SueC writes a blog (kickasssuec.blogspot.com) entitled 'My Journey to Black Belt' and follows my blog, as I do her's. She recently wrote a blog on training methods and their focus on combat effectiveness with reference to her own experience. Without confirmation todate, I'm prepared to accept responsibility for inspiring her thoughts on this subject and subsequent blog based on my series of blogs on the same subject :). Having (somewhat egotistically) said that, Sue refers to the reluctance of women to participate in martial arts or self defence training because of a fear of being hurt, which includes a fear of pain. Do you know one of the methods that is being used to increase pain tolerance? An understanding of the pain process.

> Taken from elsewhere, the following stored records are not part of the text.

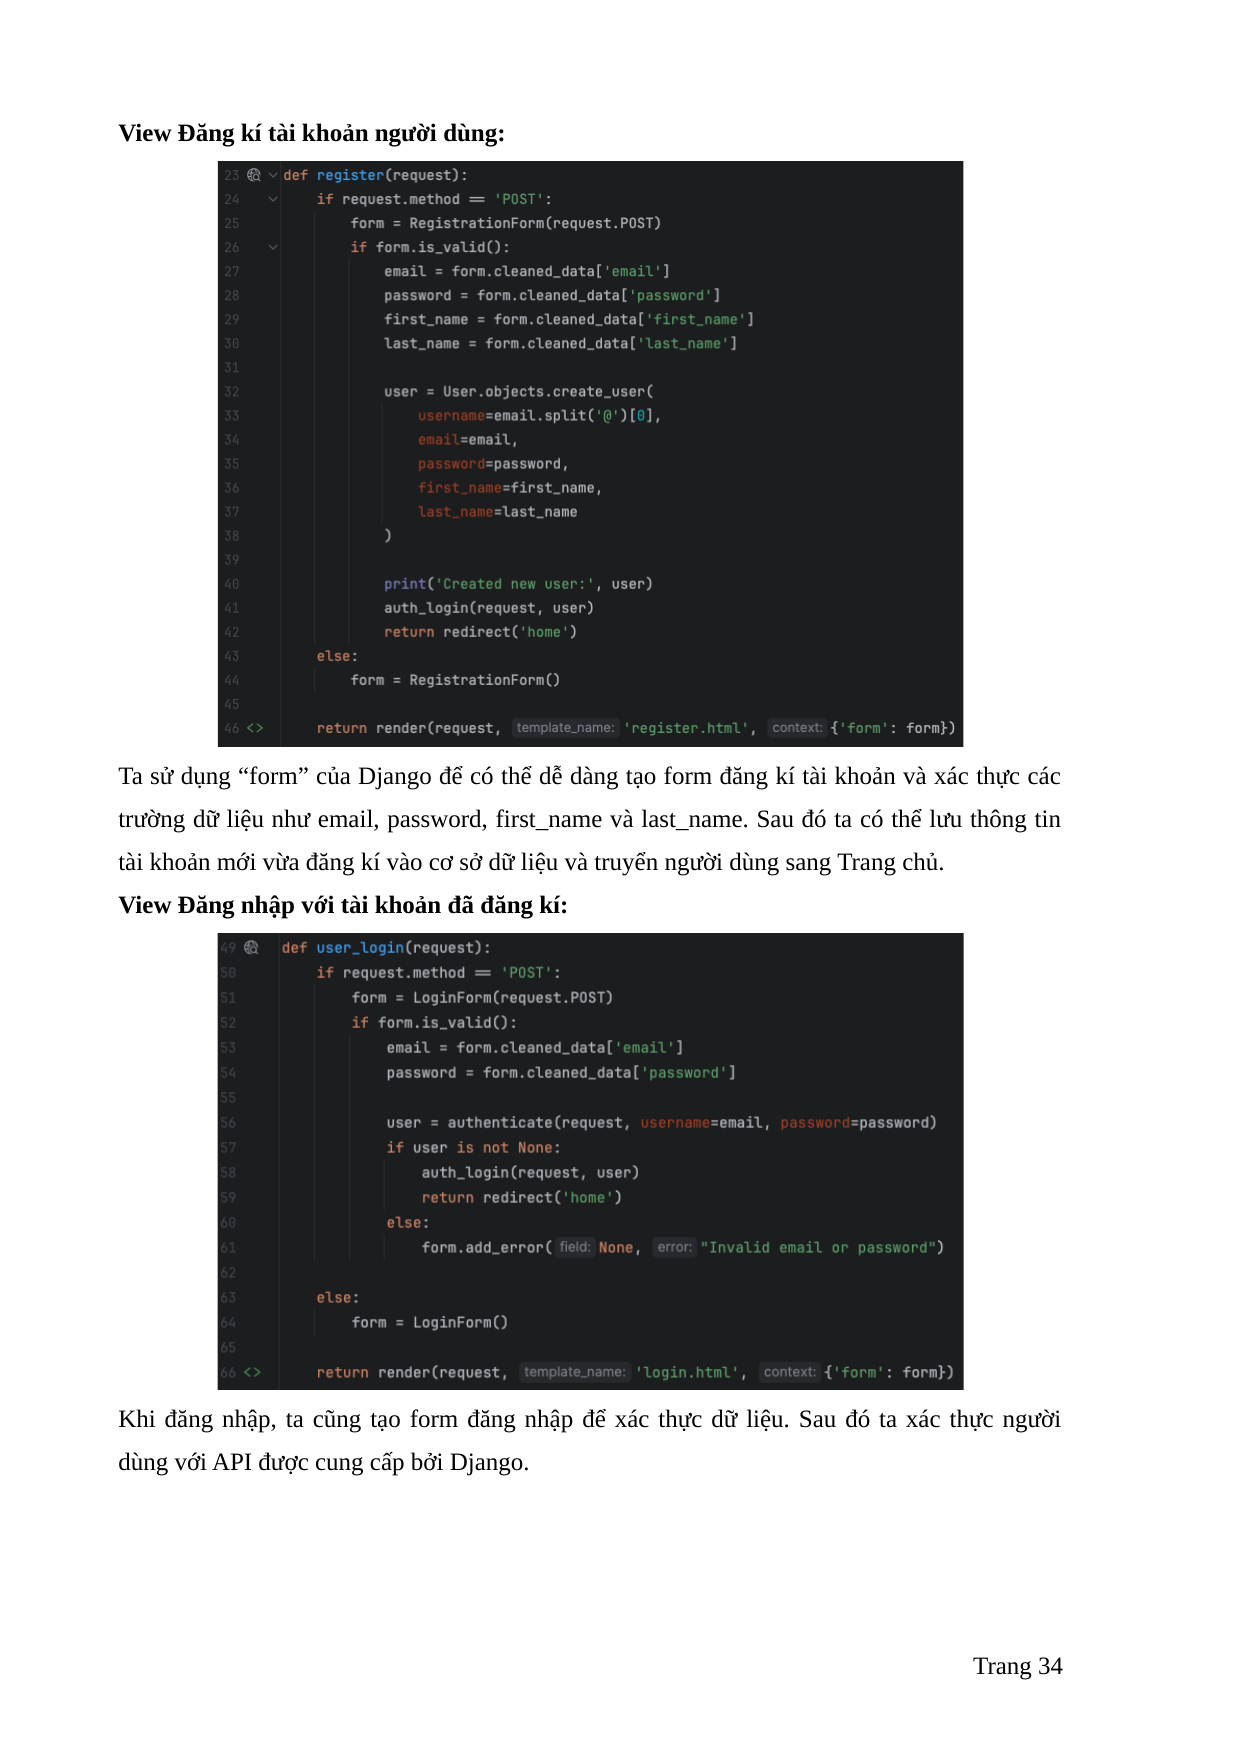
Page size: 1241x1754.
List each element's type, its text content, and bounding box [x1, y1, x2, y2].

text View Đăng kí tài khoản người dùng: [118, 118, 1063, 147]
picture [217, 933, 964, 1390]
text Khi đăng nhập, ta cũng tạo form đăng nhập để xác thực dữ liệu. Sau đó ta xác thực người dùng với API được cung cấp bởi Django. [118, 1404, 1063, 1476]
picture [217, 161, 964, 747]
text View Đăng nhập với tài khoản đã đăng kí: [118, 890, 1063, 919]
text Ta sử dụng “form” của Django để có thể dễ dàng tạo form đăng kí tài khoản và xác thực các trường dữ liệu như email, password, first_name và last_name. Sau đó ta có thể lưu thông tin tài khoản mới vừa đăng kí vào cơ sở dữ liệu và truyển người dùng sang Trang chủ. [118, 761, 1063, 876]
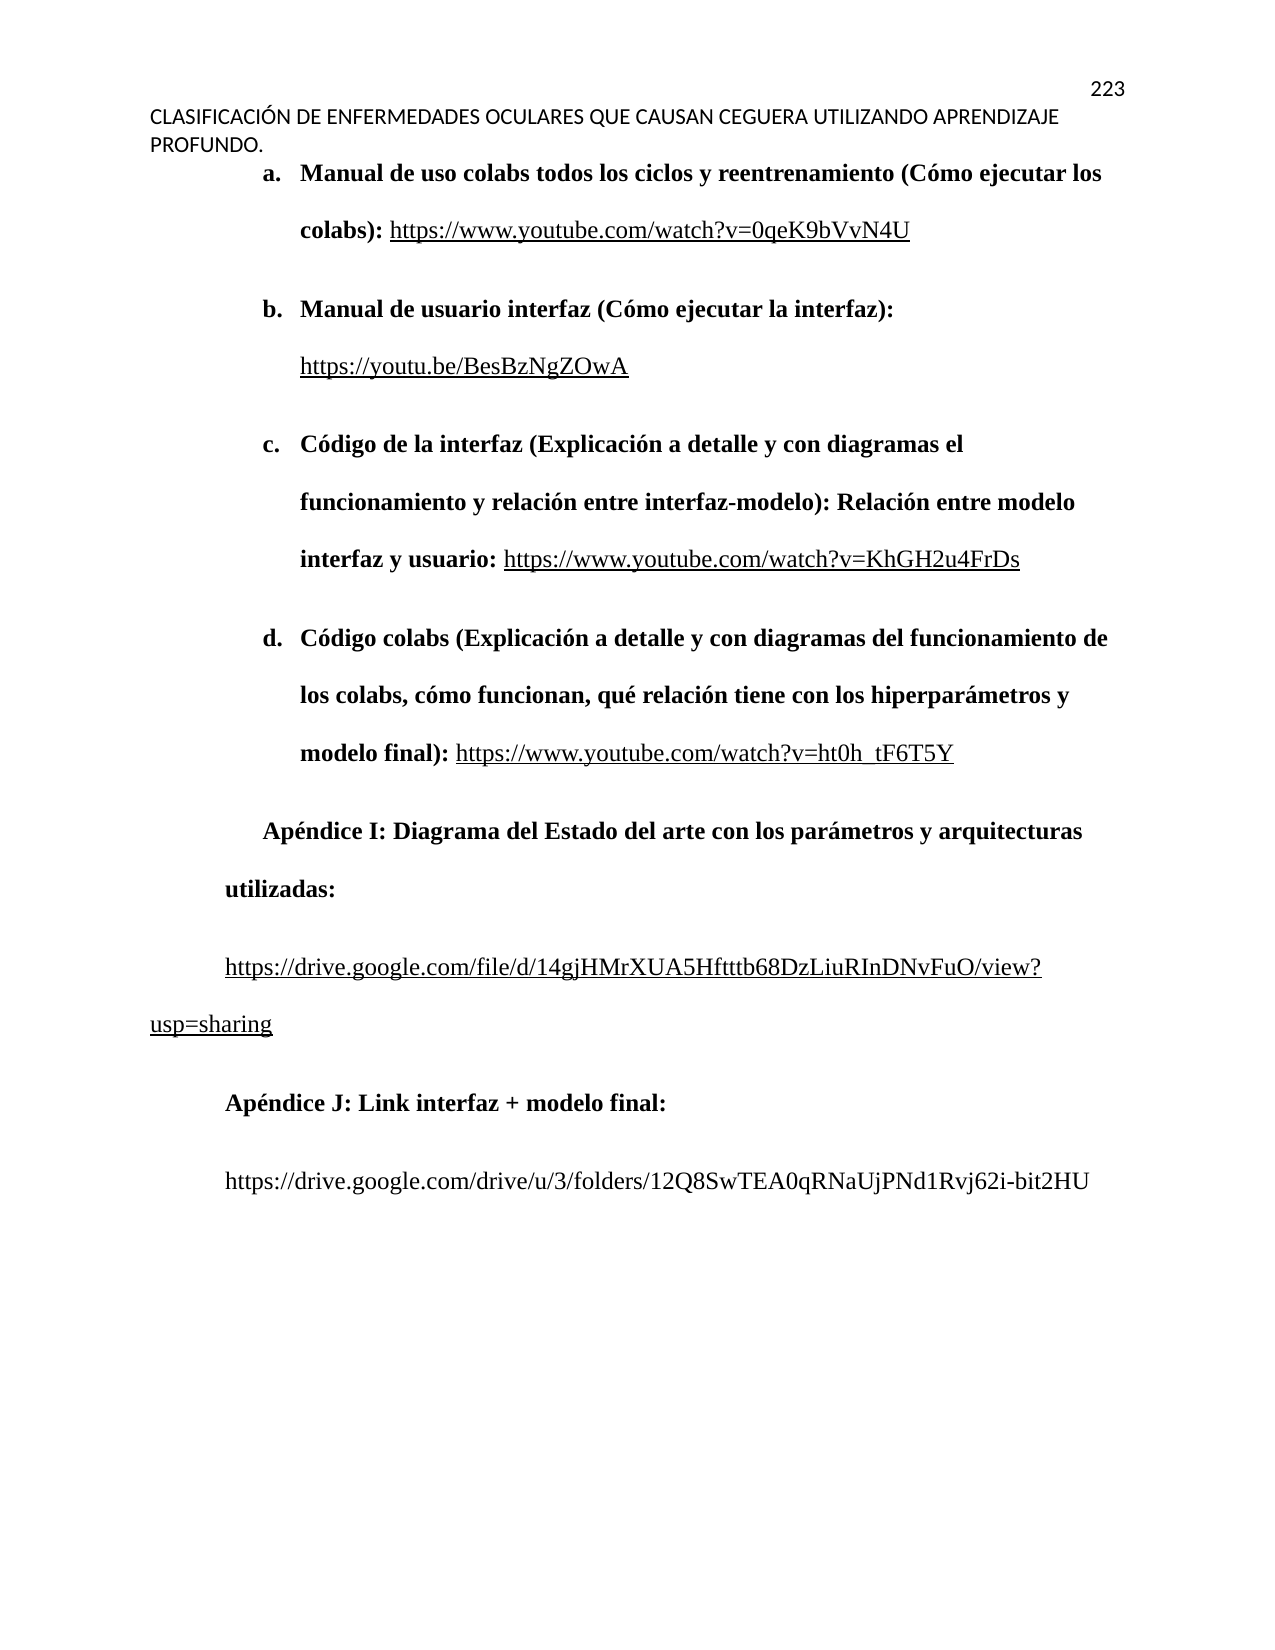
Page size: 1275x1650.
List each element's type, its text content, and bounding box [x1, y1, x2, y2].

David S. Butler and G. Lorimer Moseley in Explain Pain suggest
there are many myths, misunderstandings and unnecessary fears about pain. Most people, including many health professionals, do not have a modern understanding of pain. This is disappointing because we know that understanding pain helps you to deal with it effectively. Here are two important things we know about explaining pain: the physiology of pain can be easily understood by men and women in the street, and undertanding pain physiology changes the way people think about pain, reduces the threat vale and improves their management of it.I'll be writing more about this issue in later blogs, and obviously in my books, but for now I'll leave you with this tidbit: pain is not felt, pain is experienced. This understanding opens the door to a vast array of possibilities and implications for the marital arts and any disciplines associated with interpersonal violence.